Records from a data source
'''
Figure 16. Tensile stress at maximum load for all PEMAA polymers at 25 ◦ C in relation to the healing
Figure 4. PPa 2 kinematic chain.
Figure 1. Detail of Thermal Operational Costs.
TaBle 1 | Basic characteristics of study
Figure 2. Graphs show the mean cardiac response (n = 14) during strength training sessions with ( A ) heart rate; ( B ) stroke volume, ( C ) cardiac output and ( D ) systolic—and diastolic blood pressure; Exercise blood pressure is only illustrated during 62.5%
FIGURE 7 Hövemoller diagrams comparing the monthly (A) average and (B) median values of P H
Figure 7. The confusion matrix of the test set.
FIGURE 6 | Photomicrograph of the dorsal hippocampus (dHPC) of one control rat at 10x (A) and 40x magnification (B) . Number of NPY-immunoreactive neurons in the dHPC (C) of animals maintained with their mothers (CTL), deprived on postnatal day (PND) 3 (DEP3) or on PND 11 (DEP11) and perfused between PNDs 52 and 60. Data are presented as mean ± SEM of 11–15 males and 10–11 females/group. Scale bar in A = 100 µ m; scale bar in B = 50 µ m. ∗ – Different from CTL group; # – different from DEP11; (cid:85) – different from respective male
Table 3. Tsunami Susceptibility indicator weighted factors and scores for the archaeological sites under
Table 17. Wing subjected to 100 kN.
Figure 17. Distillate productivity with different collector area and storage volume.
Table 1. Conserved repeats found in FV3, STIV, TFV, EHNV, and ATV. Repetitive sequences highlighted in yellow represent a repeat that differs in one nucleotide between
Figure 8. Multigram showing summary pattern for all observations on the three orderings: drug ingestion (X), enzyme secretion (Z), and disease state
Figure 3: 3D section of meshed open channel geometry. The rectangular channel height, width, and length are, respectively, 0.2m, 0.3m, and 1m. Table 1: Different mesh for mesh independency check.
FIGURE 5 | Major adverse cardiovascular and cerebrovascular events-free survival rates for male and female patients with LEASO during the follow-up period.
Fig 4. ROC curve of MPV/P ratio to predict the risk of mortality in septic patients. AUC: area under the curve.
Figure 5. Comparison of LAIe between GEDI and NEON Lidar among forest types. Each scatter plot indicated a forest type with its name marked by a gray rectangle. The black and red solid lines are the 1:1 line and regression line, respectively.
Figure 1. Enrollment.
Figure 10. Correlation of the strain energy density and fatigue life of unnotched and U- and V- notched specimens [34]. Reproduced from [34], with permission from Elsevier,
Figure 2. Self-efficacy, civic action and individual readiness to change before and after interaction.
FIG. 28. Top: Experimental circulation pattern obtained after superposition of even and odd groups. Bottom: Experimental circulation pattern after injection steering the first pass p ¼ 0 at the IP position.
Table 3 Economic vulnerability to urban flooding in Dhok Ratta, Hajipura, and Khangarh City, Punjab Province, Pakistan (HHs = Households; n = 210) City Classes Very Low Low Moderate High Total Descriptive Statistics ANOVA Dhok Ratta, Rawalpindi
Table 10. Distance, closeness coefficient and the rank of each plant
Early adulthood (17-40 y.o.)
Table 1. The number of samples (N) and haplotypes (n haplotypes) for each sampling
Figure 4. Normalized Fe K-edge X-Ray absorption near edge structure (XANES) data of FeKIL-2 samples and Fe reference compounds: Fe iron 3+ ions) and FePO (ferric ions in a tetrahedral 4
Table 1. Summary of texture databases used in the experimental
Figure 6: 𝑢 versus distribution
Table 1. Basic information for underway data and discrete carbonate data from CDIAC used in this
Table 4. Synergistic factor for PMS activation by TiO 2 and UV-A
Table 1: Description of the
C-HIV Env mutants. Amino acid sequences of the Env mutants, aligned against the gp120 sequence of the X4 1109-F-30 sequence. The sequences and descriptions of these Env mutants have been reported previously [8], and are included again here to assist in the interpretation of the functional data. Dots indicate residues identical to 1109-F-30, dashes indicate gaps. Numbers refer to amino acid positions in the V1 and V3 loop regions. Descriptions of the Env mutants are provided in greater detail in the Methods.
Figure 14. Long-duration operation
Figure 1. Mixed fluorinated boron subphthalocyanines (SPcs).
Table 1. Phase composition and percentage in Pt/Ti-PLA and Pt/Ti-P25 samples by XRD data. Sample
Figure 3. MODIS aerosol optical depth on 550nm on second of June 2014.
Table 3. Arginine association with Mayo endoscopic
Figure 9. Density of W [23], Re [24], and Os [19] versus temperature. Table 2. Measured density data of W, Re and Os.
'''
_Assignment_.
Write out, from the lines above, only those from the line with "TaBle 1 | Basic characteristics of study" to the line with "Figure 7. The", exactly as given, including the first and the last.

_Answer for the task_.
TaBle 1 | Basic characteristics of study
Figure 2. Graphs show the mean cardiac response (n = 14) during strength training sessions with ( A ) heart rate; ( B ) stroke volume, ( C ) cardiac output and ( D ) systolic—and diastolic blood pressure; Exercise blood pressure is only illustrated during 62.5%
FIGURE 7 Hövemoller diagrams comparing the monthly (A) average and (B) median values of P H
Figure 7. The confusion matrix of the test set.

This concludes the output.